Ces activités culturelles valorisent les dons des enfants aux yeux de leurs parents et contribuent à leur donner confiance en l'avenir. Ils réalisent qu'ils sont capables de suivre une scolarité normale pour avoir plus tard un métier, et qu'ils n'ont pas intérêt à déserter l'école pour gagner quelques sous. On rencontre moins d’enfants occupés à mendier ou tenir des étals de menus objets dans les rues de Tirana qu'auparavant.

Une dynamique communautaire

Impliquer les parents, souvent eux-mêmes très jeunes, est un défi pour FBSH.

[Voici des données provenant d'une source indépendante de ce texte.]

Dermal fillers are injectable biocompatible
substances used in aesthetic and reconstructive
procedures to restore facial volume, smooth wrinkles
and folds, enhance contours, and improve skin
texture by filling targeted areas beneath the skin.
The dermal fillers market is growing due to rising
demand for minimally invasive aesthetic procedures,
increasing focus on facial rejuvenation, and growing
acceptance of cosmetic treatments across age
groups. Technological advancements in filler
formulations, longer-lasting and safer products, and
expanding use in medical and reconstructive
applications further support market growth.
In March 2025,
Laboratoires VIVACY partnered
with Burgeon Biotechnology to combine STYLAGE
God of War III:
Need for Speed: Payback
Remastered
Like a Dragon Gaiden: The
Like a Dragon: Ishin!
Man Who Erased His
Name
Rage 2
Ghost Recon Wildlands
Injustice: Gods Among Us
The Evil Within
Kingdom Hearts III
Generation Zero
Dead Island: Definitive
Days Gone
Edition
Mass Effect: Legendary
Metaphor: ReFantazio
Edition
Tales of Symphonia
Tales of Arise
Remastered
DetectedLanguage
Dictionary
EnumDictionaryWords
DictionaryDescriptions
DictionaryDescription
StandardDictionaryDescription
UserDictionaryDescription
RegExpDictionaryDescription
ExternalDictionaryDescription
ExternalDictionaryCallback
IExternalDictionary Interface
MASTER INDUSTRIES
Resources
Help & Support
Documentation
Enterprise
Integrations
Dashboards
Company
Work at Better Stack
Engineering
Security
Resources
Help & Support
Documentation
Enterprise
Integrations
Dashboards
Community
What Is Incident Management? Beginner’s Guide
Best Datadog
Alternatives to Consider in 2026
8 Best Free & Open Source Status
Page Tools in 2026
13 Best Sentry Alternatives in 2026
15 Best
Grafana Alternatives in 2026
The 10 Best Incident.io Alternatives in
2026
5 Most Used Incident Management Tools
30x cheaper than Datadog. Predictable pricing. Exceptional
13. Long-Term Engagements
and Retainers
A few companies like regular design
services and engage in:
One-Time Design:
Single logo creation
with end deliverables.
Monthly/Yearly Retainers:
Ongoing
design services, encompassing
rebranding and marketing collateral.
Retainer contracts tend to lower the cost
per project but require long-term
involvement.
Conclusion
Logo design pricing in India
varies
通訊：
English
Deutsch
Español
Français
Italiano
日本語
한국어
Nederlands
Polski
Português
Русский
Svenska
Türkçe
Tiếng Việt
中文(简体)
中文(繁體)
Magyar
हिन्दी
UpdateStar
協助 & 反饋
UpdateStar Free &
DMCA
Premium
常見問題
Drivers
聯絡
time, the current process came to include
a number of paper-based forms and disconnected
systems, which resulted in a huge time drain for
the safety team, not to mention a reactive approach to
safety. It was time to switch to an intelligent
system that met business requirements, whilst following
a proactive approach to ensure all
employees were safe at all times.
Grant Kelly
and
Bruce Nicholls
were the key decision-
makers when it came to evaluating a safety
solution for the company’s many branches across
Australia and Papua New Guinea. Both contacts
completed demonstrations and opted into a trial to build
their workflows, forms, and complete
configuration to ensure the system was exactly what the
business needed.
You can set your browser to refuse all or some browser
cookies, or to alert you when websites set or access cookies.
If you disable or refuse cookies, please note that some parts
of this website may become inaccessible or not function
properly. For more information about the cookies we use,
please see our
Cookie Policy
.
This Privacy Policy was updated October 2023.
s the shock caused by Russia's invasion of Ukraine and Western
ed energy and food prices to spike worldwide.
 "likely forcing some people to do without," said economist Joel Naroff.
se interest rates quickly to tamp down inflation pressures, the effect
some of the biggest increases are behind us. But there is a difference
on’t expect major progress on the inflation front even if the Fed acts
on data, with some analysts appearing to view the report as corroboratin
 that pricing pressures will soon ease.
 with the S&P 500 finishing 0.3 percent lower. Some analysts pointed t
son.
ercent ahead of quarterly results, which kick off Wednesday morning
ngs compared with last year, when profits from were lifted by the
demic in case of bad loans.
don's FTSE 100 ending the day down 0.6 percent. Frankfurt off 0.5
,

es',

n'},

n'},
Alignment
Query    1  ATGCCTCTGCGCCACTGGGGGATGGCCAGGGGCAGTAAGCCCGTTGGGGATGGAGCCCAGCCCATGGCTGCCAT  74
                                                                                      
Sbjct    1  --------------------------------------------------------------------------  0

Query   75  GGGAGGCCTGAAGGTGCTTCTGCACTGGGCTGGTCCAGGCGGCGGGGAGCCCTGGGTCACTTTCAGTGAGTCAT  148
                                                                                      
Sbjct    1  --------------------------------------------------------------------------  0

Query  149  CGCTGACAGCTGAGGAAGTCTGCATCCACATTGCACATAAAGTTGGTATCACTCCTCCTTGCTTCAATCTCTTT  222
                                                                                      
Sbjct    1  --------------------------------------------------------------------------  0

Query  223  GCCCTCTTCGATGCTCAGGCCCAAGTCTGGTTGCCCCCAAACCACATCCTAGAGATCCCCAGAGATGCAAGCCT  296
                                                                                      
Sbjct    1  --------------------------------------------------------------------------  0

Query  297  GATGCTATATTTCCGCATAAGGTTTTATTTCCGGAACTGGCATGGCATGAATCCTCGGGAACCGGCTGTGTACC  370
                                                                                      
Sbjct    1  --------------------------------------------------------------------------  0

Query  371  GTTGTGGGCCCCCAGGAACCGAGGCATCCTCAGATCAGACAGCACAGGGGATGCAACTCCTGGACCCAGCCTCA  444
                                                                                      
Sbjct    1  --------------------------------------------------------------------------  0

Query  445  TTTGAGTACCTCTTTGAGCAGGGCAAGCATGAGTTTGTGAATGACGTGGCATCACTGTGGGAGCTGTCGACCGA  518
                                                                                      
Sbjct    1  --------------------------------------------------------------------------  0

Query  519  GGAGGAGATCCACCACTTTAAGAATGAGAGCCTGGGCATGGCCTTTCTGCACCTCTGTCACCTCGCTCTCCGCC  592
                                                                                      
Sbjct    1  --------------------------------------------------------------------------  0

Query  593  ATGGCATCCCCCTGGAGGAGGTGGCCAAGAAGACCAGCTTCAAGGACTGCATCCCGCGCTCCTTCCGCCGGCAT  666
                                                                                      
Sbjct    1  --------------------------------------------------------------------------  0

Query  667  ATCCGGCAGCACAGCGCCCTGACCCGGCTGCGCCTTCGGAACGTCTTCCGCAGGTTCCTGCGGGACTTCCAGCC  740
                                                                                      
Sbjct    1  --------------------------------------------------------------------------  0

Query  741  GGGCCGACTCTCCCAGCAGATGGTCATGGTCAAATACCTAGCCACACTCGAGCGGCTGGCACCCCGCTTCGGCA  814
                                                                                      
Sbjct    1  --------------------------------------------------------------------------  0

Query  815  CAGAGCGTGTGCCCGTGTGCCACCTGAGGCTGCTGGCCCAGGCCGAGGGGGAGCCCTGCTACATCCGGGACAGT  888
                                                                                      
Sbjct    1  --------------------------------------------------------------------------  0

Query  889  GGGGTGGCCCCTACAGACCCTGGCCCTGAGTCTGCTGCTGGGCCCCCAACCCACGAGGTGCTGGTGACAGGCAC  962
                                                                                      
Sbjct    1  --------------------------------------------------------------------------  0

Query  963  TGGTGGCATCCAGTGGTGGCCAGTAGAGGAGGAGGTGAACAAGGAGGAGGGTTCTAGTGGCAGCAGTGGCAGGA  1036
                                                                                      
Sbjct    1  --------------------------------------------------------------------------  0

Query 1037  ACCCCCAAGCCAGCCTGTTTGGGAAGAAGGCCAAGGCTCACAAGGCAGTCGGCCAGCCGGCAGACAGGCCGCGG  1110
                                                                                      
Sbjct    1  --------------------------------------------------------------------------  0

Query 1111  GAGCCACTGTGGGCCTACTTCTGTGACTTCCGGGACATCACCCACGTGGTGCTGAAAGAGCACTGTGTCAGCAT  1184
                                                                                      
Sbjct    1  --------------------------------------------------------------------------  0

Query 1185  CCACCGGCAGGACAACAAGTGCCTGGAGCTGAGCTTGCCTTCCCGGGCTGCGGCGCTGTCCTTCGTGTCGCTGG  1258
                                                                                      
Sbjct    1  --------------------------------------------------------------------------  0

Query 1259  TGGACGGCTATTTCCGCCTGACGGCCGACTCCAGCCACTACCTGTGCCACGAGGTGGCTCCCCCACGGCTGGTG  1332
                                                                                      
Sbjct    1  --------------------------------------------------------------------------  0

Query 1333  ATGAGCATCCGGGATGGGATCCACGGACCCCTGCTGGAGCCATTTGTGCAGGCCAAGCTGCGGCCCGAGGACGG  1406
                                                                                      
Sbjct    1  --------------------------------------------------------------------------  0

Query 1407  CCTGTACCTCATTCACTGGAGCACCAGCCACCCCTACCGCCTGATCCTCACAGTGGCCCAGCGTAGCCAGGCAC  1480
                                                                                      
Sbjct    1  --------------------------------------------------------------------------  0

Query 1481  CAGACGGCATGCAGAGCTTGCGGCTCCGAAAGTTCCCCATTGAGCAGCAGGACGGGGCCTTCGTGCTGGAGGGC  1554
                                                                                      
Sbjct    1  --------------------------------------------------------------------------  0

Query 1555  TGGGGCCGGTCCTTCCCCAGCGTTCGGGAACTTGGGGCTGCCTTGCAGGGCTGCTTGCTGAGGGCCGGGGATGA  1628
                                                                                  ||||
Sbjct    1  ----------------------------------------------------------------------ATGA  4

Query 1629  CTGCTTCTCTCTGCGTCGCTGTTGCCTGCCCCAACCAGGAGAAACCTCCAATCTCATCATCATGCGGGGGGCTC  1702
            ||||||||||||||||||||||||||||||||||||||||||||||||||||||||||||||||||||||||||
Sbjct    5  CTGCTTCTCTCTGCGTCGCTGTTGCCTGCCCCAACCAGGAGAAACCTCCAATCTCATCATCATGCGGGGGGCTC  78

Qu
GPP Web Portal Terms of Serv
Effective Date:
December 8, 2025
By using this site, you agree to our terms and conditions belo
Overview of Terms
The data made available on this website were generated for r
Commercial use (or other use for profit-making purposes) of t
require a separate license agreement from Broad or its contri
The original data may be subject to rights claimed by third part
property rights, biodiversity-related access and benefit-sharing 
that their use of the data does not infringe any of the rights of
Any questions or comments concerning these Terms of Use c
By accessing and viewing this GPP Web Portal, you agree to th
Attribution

Au début les familles sollicitaient surtout une aide matérielle - sous forme de sacs de farine- aujourd’hui la plupart viennent demander conseil, pour les démarches administratives et juridiques par exemple.
Des groupes de parole sont organisés afin que les mères s'expriment sur l'éducation de leurs enfants, la violence domestique... Un groupe de pères s'est également mis en place.
Peu à peu les familles de ce quartier défavorisé commencent à prendre des initiatives et à s'impliquer dans l'organisation des activités.